Translation: A middle school aged kid made a cryptocurrency using a website called pump.fun that lets people create easily create a cryptocurrecny with a few inputs and a Solana wallet. He then pump and dumped that currency and made off with $30,000. This story caused more people try to create pump and dump coins doing more and more absurd things like stealing cars on livestream if people promised to buy their cryptocurrency.
A kid made other people give them money for a specious investment based pretty much on the south sea bubble.
They then took the money and cashed out. Some of the other people who had bought in, then made the investment temporarily worth many times more than the original, which the kid who took the money had to watch because they had cashed out. Then it went silly.
Probably a few people made a lot of profit and most people didn't.
Everything about this was vaguely off, criminal and bad, but one person actually made that a feature and was committing other crimes on camera until the website got worried about their liability and shut it down.
Also just words. Some of them are terms of art back to the 18th century and before, rigging investment markets.
"But troublingly, Solana’s team has been painfully quiet on the matter, and there’s probably a good reason why. As it stands, Pump.fun transactions account for more than half of all monthly transactions on the Solana network."
Because they think they are smarter than everyone else. Everyone knows it's a scam, that's why it's a meme. No one believes they will be the one holding the bag when the music stops.
When I hear "intrinsic value", I these days want to talk about what exactly this is.
Cryptocurrencies are an important invention, and it looks like it needs to go through the period of when many don't know what to do and how to deal with it. Reminds me electricity in XIX century.
Maybe give it an acronym?
The addendum to the story is that the attention it generated caused degens to ape into 'Gen-Z Quant" pumping its market price where for a time that $30k would have been worth millions... and the rest of the story is still more interesting...

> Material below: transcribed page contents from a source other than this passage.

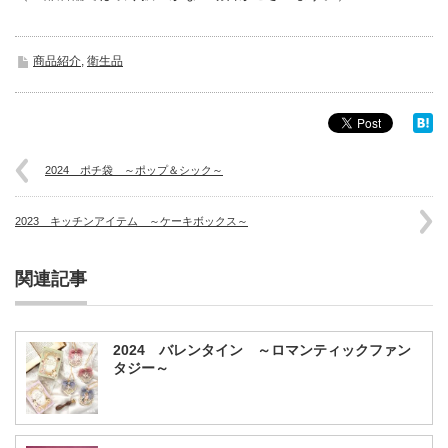
商品紹介
,
衛生品
2024 ポチ袋 ～ポップ＆シック～
2023 キッチンアイテム ～ケーキボックス～
関連記事
2024 バレンタイン ～ロマンティックファン
タジー～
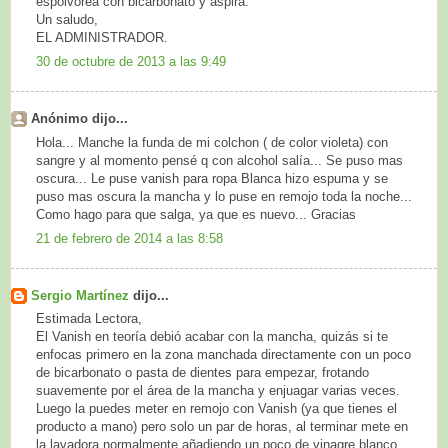
espolvoréa con bicarbonato y aspira.
Un saludo,
EL ADMINISTRADOR.
30 de octubre de 2013 a las 9:49
Anónimo dijo...
Hola... Manche la funda de mi colchon ( de color violeta) con
sangre y al momento pensé q con alcohol salía... Se puso mas
oscura... Le puse vanish para ropa Blanca hizo espuma y se
puso mas oscura la mancha y lo puse en remojo toda la noche...
Como hago para que salga, ya que es nuevo... Gracias
21 de febrero de 2014 a las 8:58
Sergio Martínez
dijo...
Estimada Lectora,
El Vanish en teoría debió acabar con la mancha, quizás si te
enfocas primero en la zona manchada directamente con un poco
de bicarbonato o pasta de dientes para empezar, frotando
suavemente por el área de la mancha y enjuagar varias veces.
Luego la puedes meter en remojo con Vanish (ya que tienes el
producto a mano) pero solo un par de horas, al terminar mete en
la lavadora normalmente añadiendo un poco de vinagre blanco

Since it got so much attention, people started doing crazy things on the livestream to pump their coins -- one guy made something along the lines of crime-spree coin and livestreamed himself stealing cars -- promising to continue doing so until he was arrested in order to pump his coin.
This activity caused pump.fun to disable their integrated livestreaming feature.
The story was featured on last week's ( nov 30) Bankless Friday roundup.
The final point I wonder about is -- won't this degen activity ( ~100 coins are created per minute on pump.fun ) -- clog Solana's network -- their major selling point is that they have a huge number of tx/s, but if you fill it with spam ?? what does that mean for the network?
If anyone cares to enlighten someone who is very far from that scene: I’d appreciate it massively.
They then took the money and cashed out. Some of the other people who had bought in, then made the investment temporarily worth many times more than the original, which the kid who took the money had to watch because they had cashed out. Then it went silly.
Probably a few people made a lot of profit and most people didn't.
Everything about this was vaguely off, criminal and bad, but one person actually made that a feature and was committing other crimes on camera until the website got worried about their liability and shut it down.
Also just words. Some of them are terms of art back to the 18th century and before, rigging investment markets.
This PumpFun dev was shooting out of his window every time his coin pumped https://x.com/AltcoinGordon/status/1860627600097366129
"But troublingly, Solana’s team has been painfully quiet on the matter, and there’s probably a good reason why. As it stands, Pump.fun transactions account for more than half of all monthly transactions on the Solana network."
https://en.wikipedia.org/wiki/Greater_fool_theory
or possibly casino chips?
I think it’s the adrenaline rush that they’re playing on.
Cryptocurrencies are an important invention, and it looks like it needs to go through the period of when many don't know what to do and how to deal with it. Reminds me electricity in XIX century.
Which is the case for pretty much all crypto.